Es gibt jedoch keine Studie, die zuverlässig belegt, dass Sex kurz vor der Niederkunft die Wehen fördert, ergab ein Cochrane-Review schon 2001. Dieses Verfahren der Geburtseinleitung dürfte jedoch auch schwer zu standardisieren sein, merkten die Gutachter an.
Für die routinemäßige Blasensprengung fand sich jetzt keine bessere Begründung: Die Auswertung von 14 Studien brachte keinen Beleg dafür, dass die Öffnung der Fruchtblase das Kind schneller zur Welt kommen lässt. Auch ging es den Neugeborenen danach nicht besser als denen, die ohne solchen Eingriff geboren wurden. Dagegen gab es Hinweise darauf, dass nach der Blasensprengung häufiger ein Kaiserschnitt nötig wurde.
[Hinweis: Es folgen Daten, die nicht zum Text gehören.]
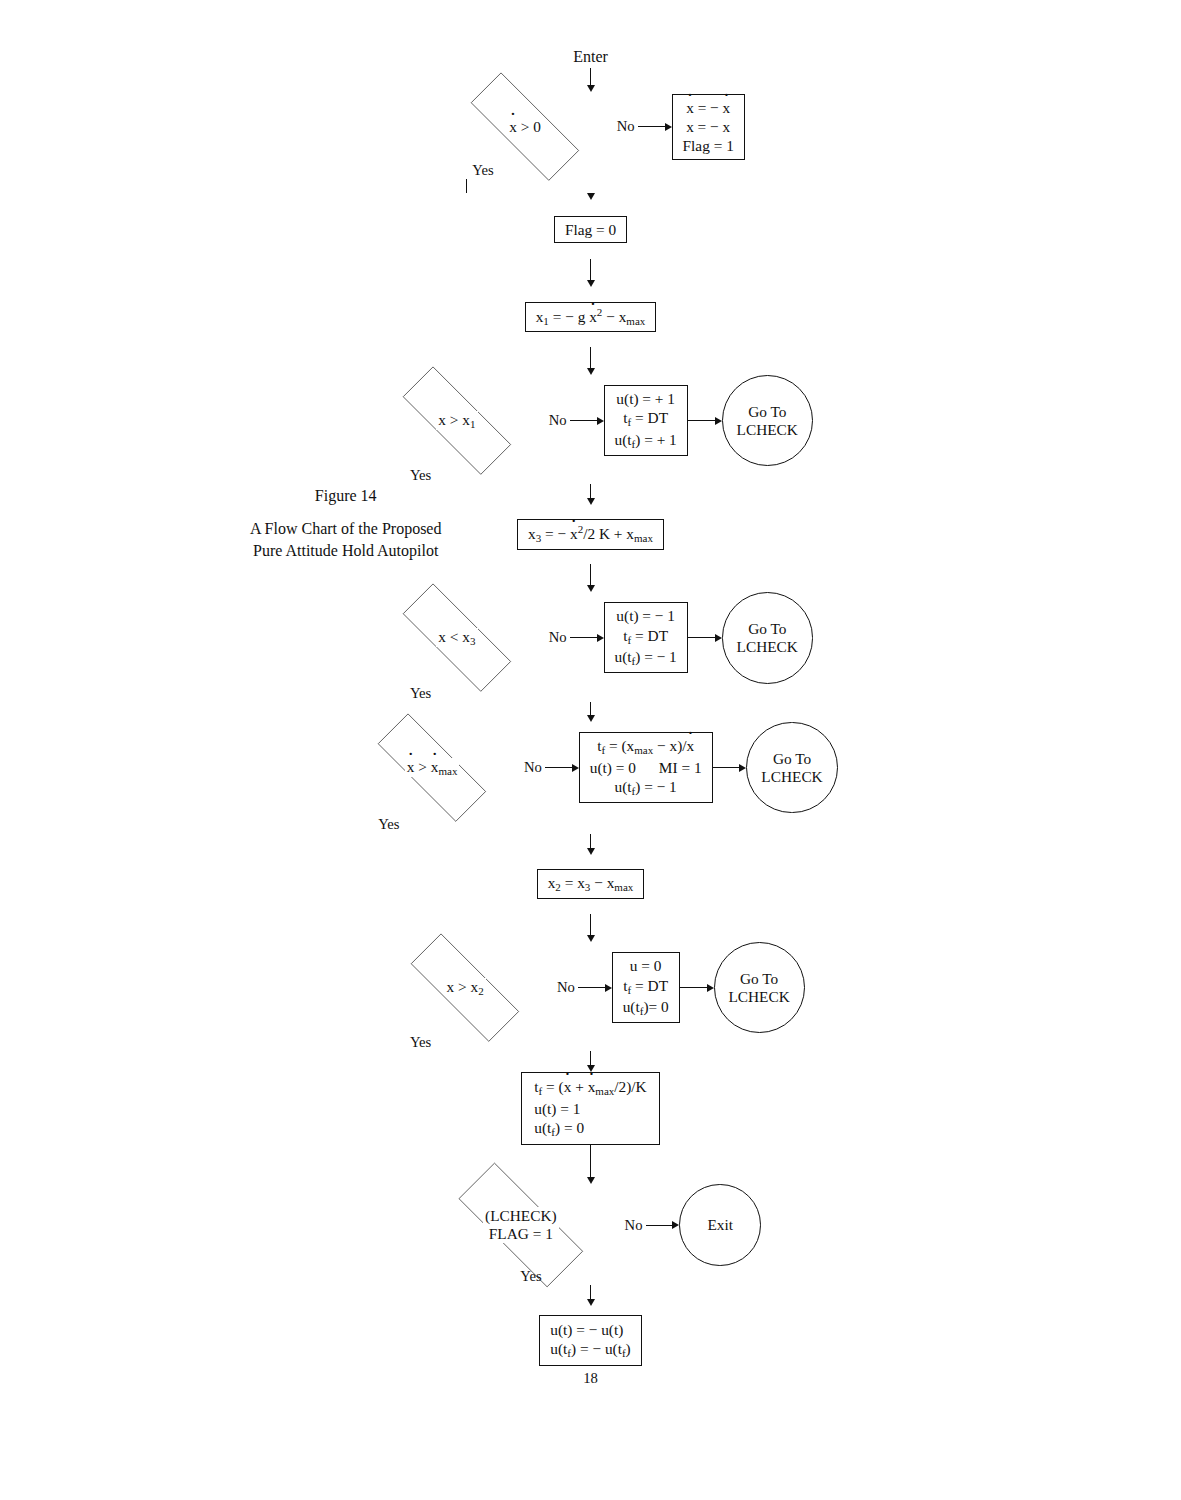Figure 14
A Flow Chart of the Proposed
Pure Attitude Hold Autopilot
Enter
x > 0
No
x = − x x = − x Flag = 1
Yes
Flag = 0
x1 = − g x 2 − xmax
x > x1
No
u(t) = + 1 tf = DT u(tf) = + 1
Go To
LCHECK
Yes
x3 = − x 2/2 K + xmax
x < x3
No
u(t) = − 1 tf = DT u(tf) = − 1
Go To
LCHECK
Yes
x > xmax
No
tf = (xmax − x)/x u(t) = 0 MI = 1 u(tf) = − 1
Go To
LCHECK
Yes
x2 = x3 − xmax
x > x2
No
u = 0 tf = DT u(tf)= 0
Go To
LCHECK
Yes
tf = (x + xmax/2)/K u(t) = 1 u(tf) = 0
(LCHECK)
FLAG = 1
No
Exit
Yes
u(t) = − u(t) u(tf) = − u(tf)
18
Erleichterung durch Dammschnitt?
Selten geworden ist die früher übliche Rasur der Schamhaare. Die Vorstellung, sie könne die Zahl der Infektionen nach einem Schnitt oder Riss senken, ließ sich in Studien nicht bestätigen. Zu den Prozeduren, die Gebärende oft erleiden müssen, gehört jedoch weiterhin der Dammschnitt. Er soll Geweberisse verhindern, sei einfacher zu nähen als diese und verursache weniger Schmerzen nach der Geburt, meinen jene, die routinemäßig zum Skalpell greifen. Auch komme es nach einem sauberen Schnitt seltener zur Schädigung des Beckenbodens, zu Inkontinenz oder Störungen des Sexuallebens.